Reading passage:

┌──

U.S. Pat. No. 4,621,528 to Alt et al discloses a monitor apparatus and method of determining appliance size. In Alt, a total time and a total furnace on time are recorded. This information is combined with outside temperature, inside temperature, and an outside design temperature to calculate appliance size. One of the problems with Alt relates to accuracy. In particular, instead of looking at on/off cycling, only total on times and total off times are examined and average temperatures are used. Due to temperature fluctuations over the course of an evening and fluctuations in furnace on time, this methodology is inaccurate. In addition, Alt requires all complex calculations to be performed by hand which can be laborious and introduces the opportunity for errors. Further, Alt requires that outdoor temperature either be manually monitored or obtained after the fact from the National Weather Service which is time consuming and not necessarily accurate if the outdoor temperature is taken at a location with a different temperature than immediately outside of the structure. Furthermore, the Alt method is simply impractical for a contractor, HVAC service person, or other professional to perform for an occupied home in a manner that would ensure that they received accurate data. Either the professional would need to be present late at night and early in the morning or else the professional would need to rely upon the occupants to start the device and stop the device at the proper time. This requires the professional to rely too heavily on the occupants. Alt does not provide for ensuring the capture of an entire cycle. Also, in Alt, inaccuracies would also result if the house temperature was higher than the thermostat temperature when the AH clock began. Also, Alt would be particularly inaccurate at high temperatures. Therefore significant problems remain.

└──

Given entries:
┌──

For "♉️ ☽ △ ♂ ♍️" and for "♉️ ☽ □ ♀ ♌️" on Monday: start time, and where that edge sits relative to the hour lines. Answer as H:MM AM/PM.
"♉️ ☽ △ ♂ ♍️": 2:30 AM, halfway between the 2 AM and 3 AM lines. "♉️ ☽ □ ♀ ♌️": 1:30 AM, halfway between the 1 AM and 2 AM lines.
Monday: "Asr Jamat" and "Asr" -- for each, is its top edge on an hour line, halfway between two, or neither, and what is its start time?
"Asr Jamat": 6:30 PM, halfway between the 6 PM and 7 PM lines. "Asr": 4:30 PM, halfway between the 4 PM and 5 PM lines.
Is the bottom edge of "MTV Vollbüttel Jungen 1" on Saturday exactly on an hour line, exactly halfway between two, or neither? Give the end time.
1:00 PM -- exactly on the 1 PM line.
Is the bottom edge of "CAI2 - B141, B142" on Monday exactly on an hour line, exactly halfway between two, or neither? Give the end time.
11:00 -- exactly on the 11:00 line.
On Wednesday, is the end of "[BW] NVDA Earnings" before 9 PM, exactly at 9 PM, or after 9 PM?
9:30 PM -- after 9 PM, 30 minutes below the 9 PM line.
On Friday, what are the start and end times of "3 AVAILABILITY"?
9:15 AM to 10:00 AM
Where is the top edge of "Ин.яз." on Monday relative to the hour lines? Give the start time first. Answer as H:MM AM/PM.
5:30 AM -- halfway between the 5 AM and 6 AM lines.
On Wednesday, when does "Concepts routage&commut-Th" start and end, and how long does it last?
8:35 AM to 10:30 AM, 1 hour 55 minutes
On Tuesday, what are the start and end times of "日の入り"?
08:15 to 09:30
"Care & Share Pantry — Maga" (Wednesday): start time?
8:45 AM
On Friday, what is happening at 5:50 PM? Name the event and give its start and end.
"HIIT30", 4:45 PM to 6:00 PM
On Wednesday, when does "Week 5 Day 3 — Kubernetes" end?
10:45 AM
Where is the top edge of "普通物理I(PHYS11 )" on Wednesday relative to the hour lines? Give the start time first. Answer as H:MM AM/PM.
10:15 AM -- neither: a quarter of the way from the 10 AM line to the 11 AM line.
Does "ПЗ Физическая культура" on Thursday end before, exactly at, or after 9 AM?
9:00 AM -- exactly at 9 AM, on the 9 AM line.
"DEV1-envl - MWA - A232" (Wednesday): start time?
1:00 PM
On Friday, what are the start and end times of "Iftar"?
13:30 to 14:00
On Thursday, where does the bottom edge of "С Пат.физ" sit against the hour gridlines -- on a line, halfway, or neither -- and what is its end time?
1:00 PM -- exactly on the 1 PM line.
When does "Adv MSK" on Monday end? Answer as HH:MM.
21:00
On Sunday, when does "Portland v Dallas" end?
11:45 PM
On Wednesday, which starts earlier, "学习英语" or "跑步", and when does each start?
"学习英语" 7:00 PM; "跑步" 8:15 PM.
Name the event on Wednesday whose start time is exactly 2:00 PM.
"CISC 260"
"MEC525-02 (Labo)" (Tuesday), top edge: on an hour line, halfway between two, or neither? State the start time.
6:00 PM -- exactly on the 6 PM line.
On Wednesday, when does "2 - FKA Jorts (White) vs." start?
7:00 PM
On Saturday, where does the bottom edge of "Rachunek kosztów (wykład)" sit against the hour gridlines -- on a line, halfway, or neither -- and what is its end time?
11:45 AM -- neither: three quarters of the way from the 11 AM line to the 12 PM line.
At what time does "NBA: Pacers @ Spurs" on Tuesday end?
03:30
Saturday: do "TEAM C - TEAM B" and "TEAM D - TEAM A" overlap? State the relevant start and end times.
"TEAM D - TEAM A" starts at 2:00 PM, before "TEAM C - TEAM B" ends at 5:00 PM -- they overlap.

└──

Given exercise: From the patent passage above, list every quantity that the Alt method combines to calculate appliance size.

The reply:
- Total time
- Total furnace on time
- Outside temperature
- Inside temperature
- Outside design temperature